Unfortunately, in California, as in many other states, even recalcitrant inmates cannot be forced to see a doctor, take antipsychotic drugs or attend individual or group therapy sessions, unless they consent to it. Yet once BJ is released, attendance at AA meetings is often a condition of BJ's parole; not surprisingly, his attendance is sporadic, half-hearted at best. Soon he is back in jail, on the public dole.
Prison counselors in California know that the current system is dysfunctional. The state prison at Wasco, one told me, is "nothing but a gigantic warehouse." He added that a typical counselor supervises at least 200 inmates and hence spends little time with any of them, and that the prison has many violent felons with "obvious mental health issues" who have never had a psychiatric write-up even after five or 10 years in the system. He said a rapid return to a life of crime and prison is typical of drug offenders or people with alcohol or substance-abuse issues with undiagnosed mental disorders.

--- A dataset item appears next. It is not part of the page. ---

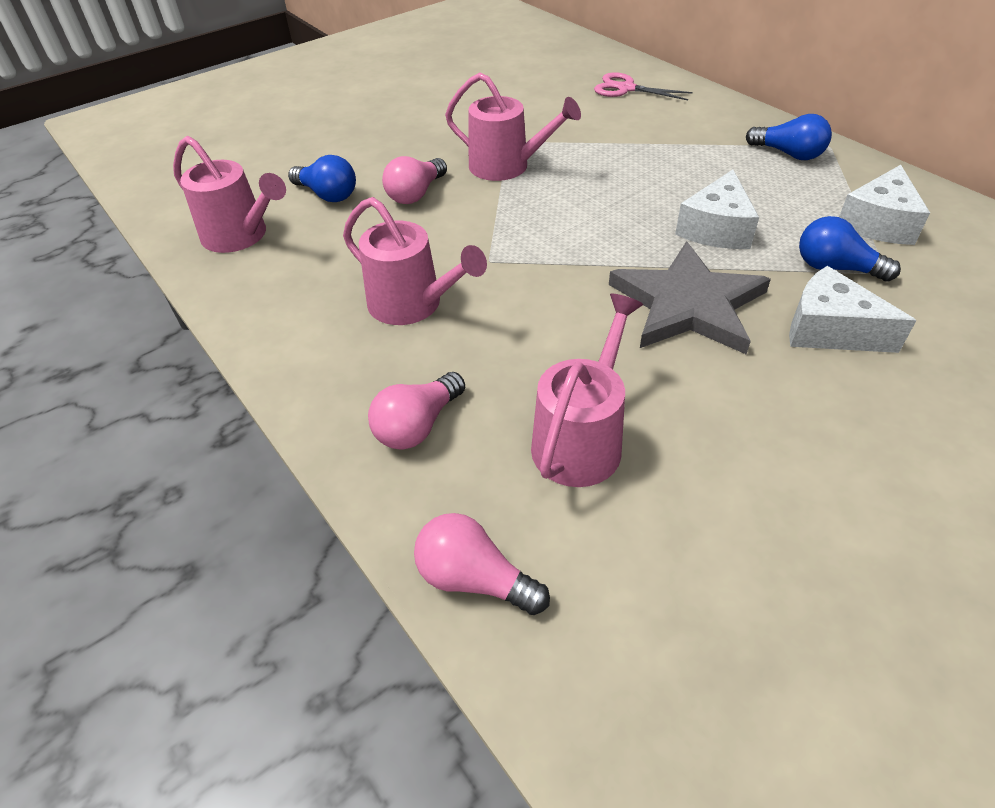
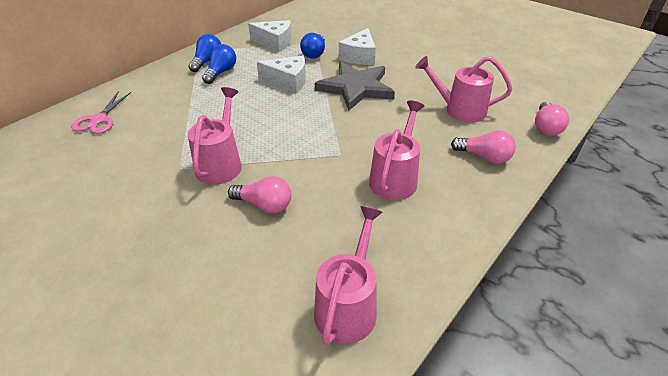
camera: 105 degrees left, 5 degrees down
blue light bulb [288,155,356,202] -> blue light bulb moved to [202,44,236,84]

"They do fine in our strict routine," he said. "We tell them when to get up, when to shower, exercise, what they can eat, even when to brush their teeth. But when they get out of here, many do not have the skills or the mental stability to function on their own in society, to hold down a job, to take care of themselves, to set up a support group they can call on."
This certainly is the case with my brother. Once on the outside, he haunts libraries, pesters friends, lives in cheap motels, rummages in dumpsters. Or he camps on the streets until he's locked up again. Lack of structure plays havoc with his mind.
When my mother was hospitalized with severe emphysema several years ago, BJ -- who had been living with her for years -- spiraled rapidly downward. In the month she spent in a pulmonary rehab facility, he trashed the home they shared, almost setting it on fire, and became increasingly distraught and violent. He showed up at the hospital agitated or drunk. He frightened the nurses, rearranged oxygen tubes, stole car keys and made it impossible for me to hire anyone so that Mom could continue her recovery at home. Despite numerous calls to police and mental health providers, no solution was found. In California, as in many other places, a court must declare someone mentally incompetent before authorities, or families, can act.
After weeks of attempted interventions with counselors, friends and other failed strategies, my sister and I persuaded Mom to get a restraining order. With help from social workers and a mental health counselor, we encouraged her to evict her son so that she could go home with a caregiver. It was a devil's bargain.
Since then, BJ's rap sheet has grown, mostly for drunken and disorderly conduct or for scaring people with his bizarre behavior. If he does not receive serious help soon, I fear the episodes will only escalate. I worry that the hostage incident with the pellet gun -- where thankfully no one was hurt -- could easily morph into a crime in which people are injured, or killed.
Maybe even my brother.
Joan Mitric, a writer who divides her time between Washington, California and the Balkans, writes often about health issues.